> _Text excerpt_
****************************************

Federal mediator George Cohen speaks at a news

Federal mediator George Cohen speaks at a news conference following the end of talks in the NBA labor negotiations. (Oct. 19, 2011) Credit: AP

If it’s a way to get the two sides back to the table, federal mediators in the room can’t hurt.

And if it doesn’t pan out---the process is non-binding---the Fehrs and The Commish and the Deputy Commish can go back to their constituents and say: “We took a shot.”  Listen, George H.Cohen, the director of the Federal Mediation and Conciliation Service asked to join, not the other way around. In my opinion, and wrote it several times, this should have been attempted earlier.

Here’s what we know: The at-odds NHL and NHLPA will receive a new perspective on the three-month lockout this week, but whether the stalled negotiations will advance is anybody’s guess.

Maybe a shortened season all does come down to the Board of Governors meeting on Dec. 5 and this is just wheel-spinning.

Cohen, who was involved in the recent NFL and NBA labor negotiations, reached out separately to the league and the union, and both agreed to the intervention, which will begin in either New York or Washington.

“With the agreement of both parties, the ongoing negotiations will now be conducted under our auspices,” said Cohen, who has been speaking informally with the two sides, and initially assigned Deputy Director Scot L. Beckenbaugh, Director of Mediation Services John Sweeney, and Commissioner Guy Serota to be the mediators.  Cohen later removed Serota because of “issues involving an allegedly hacked Twitter account associated with (Serota).”   

Cohen, a respected litigator who was with the NLRB, was appointed to the agency by President Obama in 2009.  He assigned the mediators because he is not entirely independent: He worked with the Major League Baseball players association as an outside counsel and was an adviser to the NHL players' union.

****************************************

> _What you need to do_
Reproduce the above piece on federal mediators joining the NHL lockout talks word for word, in full.

****************************************

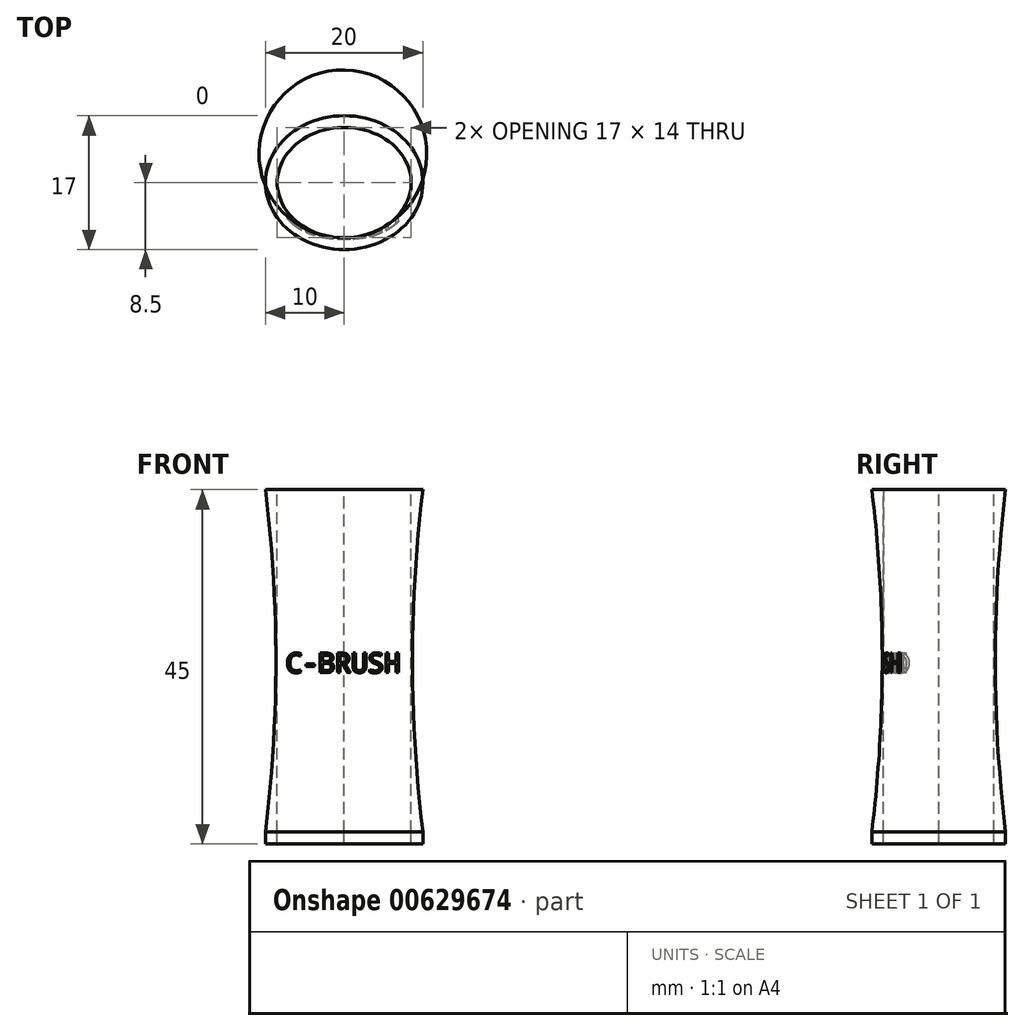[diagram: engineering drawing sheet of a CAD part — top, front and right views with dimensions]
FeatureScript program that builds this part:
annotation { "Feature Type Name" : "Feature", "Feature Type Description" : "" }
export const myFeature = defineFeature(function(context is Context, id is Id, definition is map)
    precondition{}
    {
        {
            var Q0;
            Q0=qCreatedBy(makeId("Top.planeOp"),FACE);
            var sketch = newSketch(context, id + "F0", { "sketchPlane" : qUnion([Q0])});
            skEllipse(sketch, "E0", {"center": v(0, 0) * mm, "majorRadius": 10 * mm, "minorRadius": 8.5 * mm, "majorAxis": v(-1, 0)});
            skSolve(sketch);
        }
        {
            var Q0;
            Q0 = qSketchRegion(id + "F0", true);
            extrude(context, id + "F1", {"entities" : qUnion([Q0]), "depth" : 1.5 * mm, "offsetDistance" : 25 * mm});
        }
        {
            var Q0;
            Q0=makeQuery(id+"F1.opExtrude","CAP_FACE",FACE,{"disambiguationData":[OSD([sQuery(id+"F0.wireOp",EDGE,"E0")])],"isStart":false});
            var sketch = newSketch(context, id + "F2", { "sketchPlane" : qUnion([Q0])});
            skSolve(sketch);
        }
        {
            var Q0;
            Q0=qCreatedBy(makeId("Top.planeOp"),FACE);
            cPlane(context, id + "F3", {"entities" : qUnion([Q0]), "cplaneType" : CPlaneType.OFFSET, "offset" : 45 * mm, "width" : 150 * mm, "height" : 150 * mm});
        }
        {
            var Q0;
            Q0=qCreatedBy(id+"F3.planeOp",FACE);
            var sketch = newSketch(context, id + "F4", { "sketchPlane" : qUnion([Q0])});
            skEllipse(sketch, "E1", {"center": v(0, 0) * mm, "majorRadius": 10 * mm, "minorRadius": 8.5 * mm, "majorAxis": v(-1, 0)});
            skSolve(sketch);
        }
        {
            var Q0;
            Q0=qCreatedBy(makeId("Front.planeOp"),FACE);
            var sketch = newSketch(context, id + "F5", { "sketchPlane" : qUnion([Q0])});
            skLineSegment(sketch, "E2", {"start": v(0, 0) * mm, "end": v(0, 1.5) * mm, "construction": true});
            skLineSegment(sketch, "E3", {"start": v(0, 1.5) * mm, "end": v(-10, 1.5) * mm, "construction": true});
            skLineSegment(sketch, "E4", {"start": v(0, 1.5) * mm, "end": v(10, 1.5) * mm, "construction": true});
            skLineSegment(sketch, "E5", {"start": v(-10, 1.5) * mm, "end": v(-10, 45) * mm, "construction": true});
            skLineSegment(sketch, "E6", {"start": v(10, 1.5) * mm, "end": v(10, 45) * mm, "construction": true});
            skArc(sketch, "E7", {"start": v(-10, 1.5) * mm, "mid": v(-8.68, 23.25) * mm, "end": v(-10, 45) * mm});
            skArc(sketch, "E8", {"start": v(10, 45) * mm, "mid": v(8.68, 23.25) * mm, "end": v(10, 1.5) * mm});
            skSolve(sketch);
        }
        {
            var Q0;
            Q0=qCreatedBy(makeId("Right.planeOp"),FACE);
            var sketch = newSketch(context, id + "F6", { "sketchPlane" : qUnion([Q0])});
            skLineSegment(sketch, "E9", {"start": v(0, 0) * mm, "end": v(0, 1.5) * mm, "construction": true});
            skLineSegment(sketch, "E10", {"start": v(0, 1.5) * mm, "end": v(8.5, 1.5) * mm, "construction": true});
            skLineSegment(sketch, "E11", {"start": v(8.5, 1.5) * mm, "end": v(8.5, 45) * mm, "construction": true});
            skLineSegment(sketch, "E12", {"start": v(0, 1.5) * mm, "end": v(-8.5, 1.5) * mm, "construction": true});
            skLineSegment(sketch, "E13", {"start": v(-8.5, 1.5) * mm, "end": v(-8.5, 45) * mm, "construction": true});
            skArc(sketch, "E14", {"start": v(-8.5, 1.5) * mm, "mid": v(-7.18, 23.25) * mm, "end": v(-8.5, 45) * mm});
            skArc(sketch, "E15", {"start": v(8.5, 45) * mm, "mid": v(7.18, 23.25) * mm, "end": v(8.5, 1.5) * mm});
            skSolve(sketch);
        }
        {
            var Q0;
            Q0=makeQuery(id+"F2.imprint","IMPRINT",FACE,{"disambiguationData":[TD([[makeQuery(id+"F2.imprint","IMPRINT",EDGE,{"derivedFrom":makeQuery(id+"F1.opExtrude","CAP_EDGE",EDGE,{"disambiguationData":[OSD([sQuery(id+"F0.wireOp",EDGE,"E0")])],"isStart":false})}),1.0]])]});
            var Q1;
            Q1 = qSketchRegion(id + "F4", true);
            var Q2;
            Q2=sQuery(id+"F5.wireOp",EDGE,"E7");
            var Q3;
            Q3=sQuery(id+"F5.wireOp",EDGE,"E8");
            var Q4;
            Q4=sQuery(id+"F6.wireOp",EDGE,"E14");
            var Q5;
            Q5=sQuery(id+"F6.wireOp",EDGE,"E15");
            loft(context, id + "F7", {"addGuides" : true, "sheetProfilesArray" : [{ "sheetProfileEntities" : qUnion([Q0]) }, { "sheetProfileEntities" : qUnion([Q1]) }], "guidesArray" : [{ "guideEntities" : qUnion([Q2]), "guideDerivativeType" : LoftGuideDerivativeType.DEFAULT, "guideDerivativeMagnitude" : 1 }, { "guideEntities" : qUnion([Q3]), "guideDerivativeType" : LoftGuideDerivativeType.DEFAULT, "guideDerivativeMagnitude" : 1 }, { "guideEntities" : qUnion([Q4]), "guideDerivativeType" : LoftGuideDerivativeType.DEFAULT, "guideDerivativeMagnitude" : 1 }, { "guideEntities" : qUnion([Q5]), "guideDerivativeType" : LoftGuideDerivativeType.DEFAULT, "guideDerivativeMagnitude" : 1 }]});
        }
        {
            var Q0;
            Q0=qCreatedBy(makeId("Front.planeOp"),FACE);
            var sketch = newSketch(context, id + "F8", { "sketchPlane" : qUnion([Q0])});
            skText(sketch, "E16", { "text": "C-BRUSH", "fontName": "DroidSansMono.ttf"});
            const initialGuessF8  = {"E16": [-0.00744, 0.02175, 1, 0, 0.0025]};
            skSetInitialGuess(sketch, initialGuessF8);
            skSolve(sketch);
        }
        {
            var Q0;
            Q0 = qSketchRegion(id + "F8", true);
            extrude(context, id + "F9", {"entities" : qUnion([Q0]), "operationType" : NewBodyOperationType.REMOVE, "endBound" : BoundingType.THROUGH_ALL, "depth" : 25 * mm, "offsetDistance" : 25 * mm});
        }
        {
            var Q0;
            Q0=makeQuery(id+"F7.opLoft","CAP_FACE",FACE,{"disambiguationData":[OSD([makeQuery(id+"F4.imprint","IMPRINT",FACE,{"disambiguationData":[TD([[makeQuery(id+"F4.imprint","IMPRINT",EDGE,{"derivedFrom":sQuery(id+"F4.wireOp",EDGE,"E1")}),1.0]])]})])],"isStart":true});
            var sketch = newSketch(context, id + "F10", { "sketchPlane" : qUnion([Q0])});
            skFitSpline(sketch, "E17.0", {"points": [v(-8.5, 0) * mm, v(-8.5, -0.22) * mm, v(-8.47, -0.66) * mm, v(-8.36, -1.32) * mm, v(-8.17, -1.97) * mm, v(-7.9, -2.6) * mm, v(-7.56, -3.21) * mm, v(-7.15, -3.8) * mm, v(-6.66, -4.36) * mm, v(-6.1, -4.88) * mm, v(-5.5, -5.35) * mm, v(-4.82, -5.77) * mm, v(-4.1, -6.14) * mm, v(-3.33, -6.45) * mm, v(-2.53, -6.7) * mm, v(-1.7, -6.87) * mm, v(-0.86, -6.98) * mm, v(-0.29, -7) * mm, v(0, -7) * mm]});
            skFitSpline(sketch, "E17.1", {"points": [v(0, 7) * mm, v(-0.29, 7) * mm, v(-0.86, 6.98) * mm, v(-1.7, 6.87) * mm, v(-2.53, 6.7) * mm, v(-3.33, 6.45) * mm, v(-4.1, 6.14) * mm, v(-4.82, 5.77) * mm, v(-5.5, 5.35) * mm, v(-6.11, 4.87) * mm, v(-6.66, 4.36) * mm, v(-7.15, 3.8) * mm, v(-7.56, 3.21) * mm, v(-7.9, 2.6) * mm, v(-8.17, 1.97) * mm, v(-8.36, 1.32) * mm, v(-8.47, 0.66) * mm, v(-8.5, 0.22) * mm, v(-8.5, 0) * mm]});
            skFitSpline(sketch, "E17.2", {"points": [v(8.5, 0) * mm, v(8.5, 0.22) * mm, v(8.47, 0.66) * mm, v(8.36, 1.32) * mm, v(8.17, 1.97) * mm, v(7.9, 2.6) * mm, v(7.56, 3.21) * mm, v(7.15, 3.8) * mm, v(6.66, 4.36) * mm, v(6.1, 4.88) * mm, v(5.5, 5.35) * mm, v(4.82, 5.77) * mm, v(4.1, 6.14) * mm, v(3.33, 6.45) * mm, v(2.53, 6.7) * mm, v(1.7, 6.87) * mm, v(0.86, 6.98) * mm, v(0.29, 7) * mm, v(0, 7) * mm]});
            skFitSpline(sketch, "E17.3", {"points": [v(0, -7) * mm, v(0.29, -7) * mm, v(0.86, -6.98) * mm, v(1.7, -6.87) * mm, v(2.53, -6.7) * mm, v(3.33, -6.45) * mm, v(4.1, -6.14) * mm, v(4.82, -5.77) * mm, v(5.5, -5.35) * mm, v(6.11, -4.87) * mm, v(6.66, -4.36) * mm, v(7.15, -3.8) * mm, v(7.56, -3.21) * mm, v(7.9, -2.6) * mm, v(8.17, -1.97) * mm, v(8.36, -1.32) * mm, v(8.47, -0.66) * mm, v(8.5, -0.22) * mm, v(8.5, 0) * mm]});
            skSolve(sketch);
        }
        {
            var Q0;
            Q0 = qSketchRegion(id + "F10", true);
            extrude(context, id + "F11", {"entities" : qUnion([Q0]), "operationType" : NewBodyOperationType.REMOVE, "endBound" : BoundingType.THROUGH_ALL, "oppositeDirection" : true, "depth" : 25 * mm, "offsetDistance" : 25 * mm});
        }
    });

****************************************

> _Answer to the task_
Federal mediator George Cohen speaks at a news

Federal mediator George Cohen speaks at a news conference following the end of talks in the NBA labor negotiations. (Oct. 19, 2011) Credit: AP

If it’s a way to get the two sides back to the table, federal mediators in the room can’t hurt.

And if it doesn’t pan out---the process is non-binding---the Fehrs and The Commish and the Deputy Commish can go back to their constituents and say: “We took a shot.”  Listen, George H.Cohen, the director of the Federal Mediation and Conciliation Service asked to join, not the other way around. In my opinion, and wrote it several times, this should have been attempted earlier.

Here’s what we know: The at-odds NHL and NHLPA will receive a new perspective on the three-month lockout this week, but whether the stalled negotiations will advance is anybody’s guess.

Maybe a shortened season all does come down to the Board of Governors meeting on Dec. 5 and this is just wheel-spinning.

Cohen, who was involved in the recent NFL and NBA labor negotiations, reached out separately to the league and the union, and both agreed to the intervention, which will begin in either New York or Washington.

“With the agreement of both parties, the ongoing negotiations will now be conducted under our auspices,” said Cohen, who has been speaking informally with the two sides, and initially assigned Deputy Director Scot L. Beckenbaugh, Director of Mediation Services John Sweeney, and Commissioner Guy Serota to be the mediators.  Cohen later removed Serota because of “issues involving an allegedly hacked Twitter account associated with (Serota).”   

Cohen, a respected litigator who was with the NLRB, was appointed to the agency by President Obama in 2009.  He assigned the mediators because he is not entirely independent: He worked with the Major League Baseball players association as an outside counsel and was an adviser to the NHL players' union.